-- GOAL OF THE EXERCISE --
Please copy each line of the listing that includes the string "perfil".

-- DATA TO PROCESS --
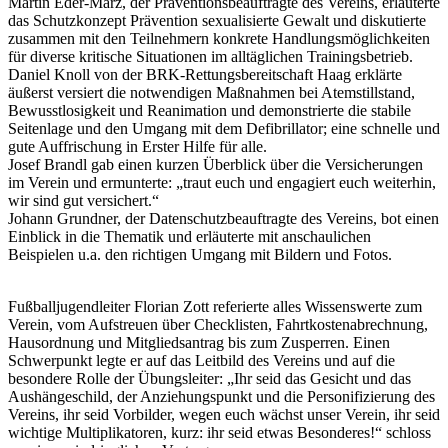
Martin Eder-März, der Präventionsbeauftragte des Vereins, erläuterte
das Schutzkonzept Prävention sexualisierte Gewalt und diskutierte
zusammen mit den Teilnehmern konkrete Handlungsmöglichkeiten
für diverse kritische Situationen im alltäglichen Trainingsbetrieb.
Daniel Knoll von der BRK-Rettungsbereitschaft Haag erklärte
äußerst versiert die notwendigen Maßnahmen bei Atemstillstand,
Bewusstlosigkeit und Reanimation und demonstrierte die stabile
Seitenlage und den Umgang mit dem Defibrillator; eine schnelle und
gute Auffrischung in Erster Hilfe für alle.
Josef Brandl gab einen kurzen Überblick über die Versicherungen
im Verein und ermunterte: „traut euch und engagiert euch weiterhin,
wir sind gut versichert.“
Johann Grundner, der Datenschutzbeauftragte des Vereins, bot einen
Einblick in die Thematik und erläuterte mit anschaulichen
Beispielen u.a. den richtigen Umgang mit Bildern und Fotos.
Fußballjugendleiter Florian Zott referierte alles Wissenswerte zum
Verein, vom Aufstreuen über Checklisten, Fahrtkostenabrechnung,
Hausordnung und Mitgliedsantrag bis zum Zusperren. Einen
Schwerpunkt legte er auf das Leitbild des Vereins und auf die
besondere Rolle der Übungsleiter: „Ihr seid das Gesicht und das
Aushängeschild, der Anziehungspunkt und die Personifizierung des
Vereins, ihr seid Vorbilder, wegen euch wächst unser Verein, ihr seid
wichtige Multiplikatoren, kurz: ihr seid etwas Besonderes!“ schloss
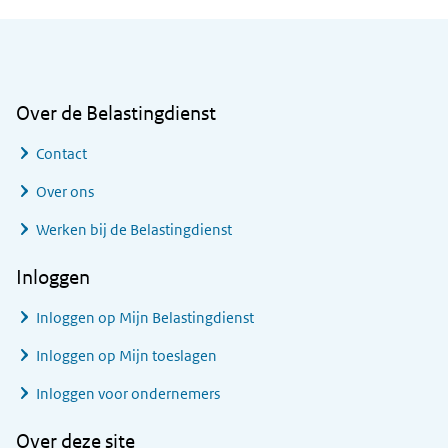
Algemene informatie
Over de Belastingdienst
Contact
Over ons
Werken bij de Belastingdienst
Inloggen
Inloggen op Mijn Belastingdienst
Inloggen op Mijn toeslagen
Inloggen voor ondernemers
Over deze site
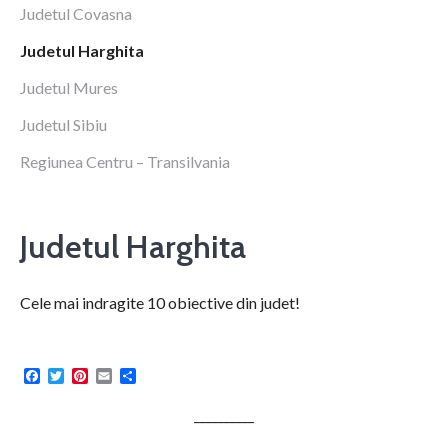
Judetul Covasna
Judetul Harghita
Judetul Mures
Judetul Sibiu
Regiunea Centru – Transilvania
Judetul Harghita
Cele mai indragite 10 obiective din judet!
Facebook
Twitter
Pinterest
Email
Share
__________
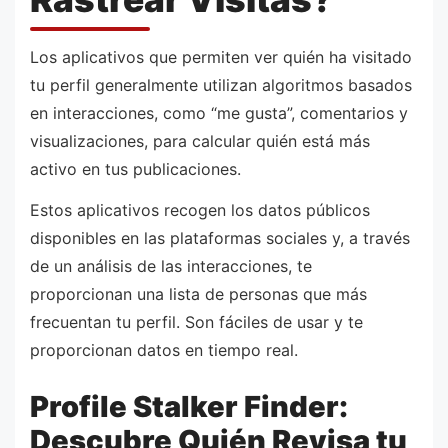
Los aplicativos que permiten ver quién ha visitado
tu perfil generalmente utilizan algoritmos basados
en interacciones, como “me gusta”, comentarios y
visualizaciones, para calcular quién está más
activo en tus publicaciones.
Estos aplicativos recogen los datos públicos
disponibles en las plataformas sociales y, a través
de un análisis de las interacciones, te
proporcionan una lista de personas que más
frecuentan tu perfil. Son fáciles de usar y te
proporcionan datos en tiempo real.
Profile Stalker Finder:
Descubre Quién Revisa tu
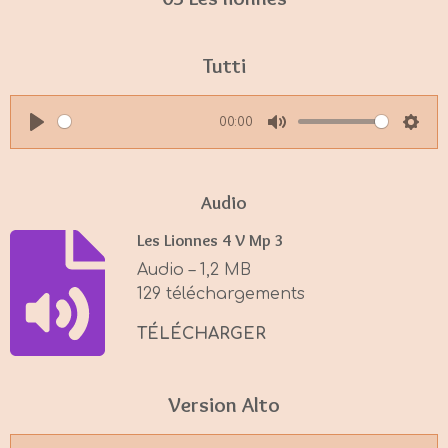
Tutti
00:00
P
M
S
l
u
e
a
t
t
Audio
y
e
t
Les Lionnes 4 V Mp 3
i
Audio – 1,2 MB
n
129 téléchargements
g
s
TÉLÉCHARGER
Version Alto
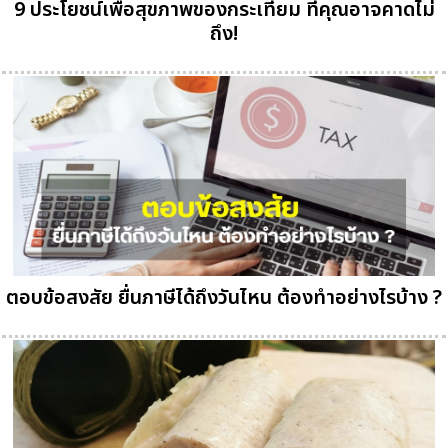
9 ประโยชน์เพื่อสุขภาพของกระเทียม ที่คุณอาจคาดไม่
ถึง!
ตอบข้อสงสัย ยื่นภาษีได้ถึงวันไหน ต้องทำอย่างไรบ้าง ?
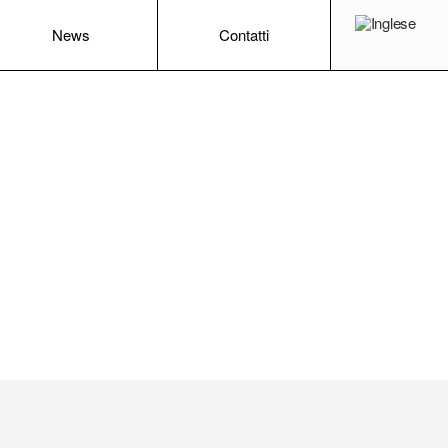
News
Contatti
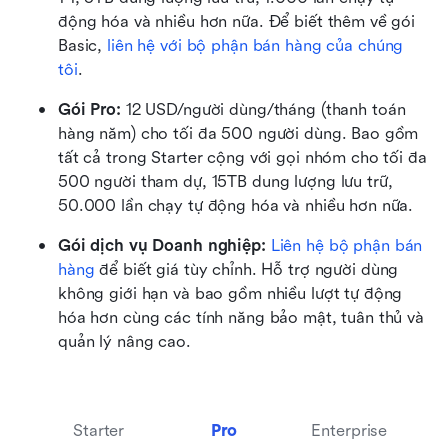
động hóa và nhiều hơn nữa. Để biết thêm về gói 
Basic, 
liên hệ với bộ phận bán hàng của chúng 
tôi
. 
Gói Pro:
 12 USD/người dùng/tháng (thanh toán 
hàng năm) cho tối đa 500 người dùng. Bao gồm 
tất cả trong Starter cộng với gọi nhóm cho tối đa 
500 người tham dự, 15TB dung lượng lưu trữ, 
50.000 lần chạy tự động hóa và nhiều hơn nữa. 
Gói dịch vụ Doanh nghiệp:
 Liên hệ bộ phận bán 
hàng
 để biết giá tùy chỉnh. Hỗ trợ người dùng 
không giới hạn và bao gồm nhiều lượt tự động 
hóa hơn cùng các tính năng bảo mật, tuân thủ và 
quản lý nâng cao.
Starter
Pro
Enterprise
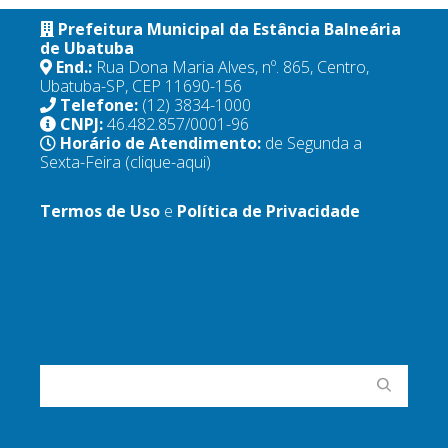
Prefeitura Municipal da Estância Balneária
de Ubatuba
End.:
Rua Dona Maria Alves, nº. 865, Centro,
Ubatuba-SP, CEP 11690-156
Telefone:
(12) 3834-1000
CNPJ:
46.482.857/0001-96
Horário de Atendimento:
de Segunda a
Sexta-Feira
(clique-aqui)
Termos de Uso
e
Política de Privacidade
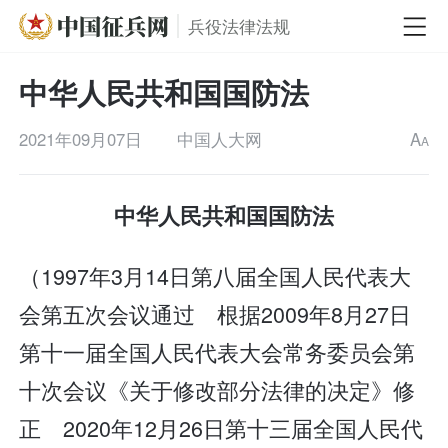
兵役法律法规
中华人民共和国国防法
2021年09月07日
中国人大网
A
A
中华人民共和国国防法
（1997年3月14日第八届全国人民代表大
会第五次会议通过 根据2009年8月27日
第十一届全国人民代表大会常务委员会第
十次会议《关于修改部分法律的决定》修
正 2020年12月26日第十三届全国人民代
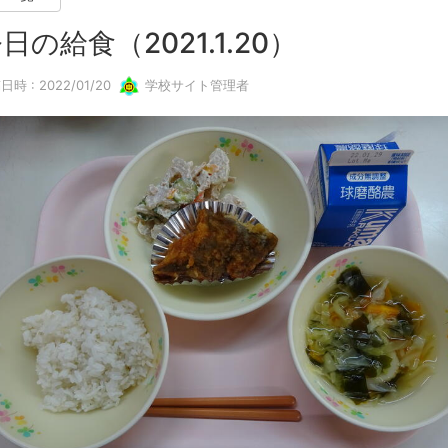
日の給食（2021.1.20）
日時 : 2022/01/20
学校サイト管理者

-- EXERCISE RESULT --
tu perfil generalmente utilizan algoritmos basados
frecuentan tu perfil. Son fáciles de usar y te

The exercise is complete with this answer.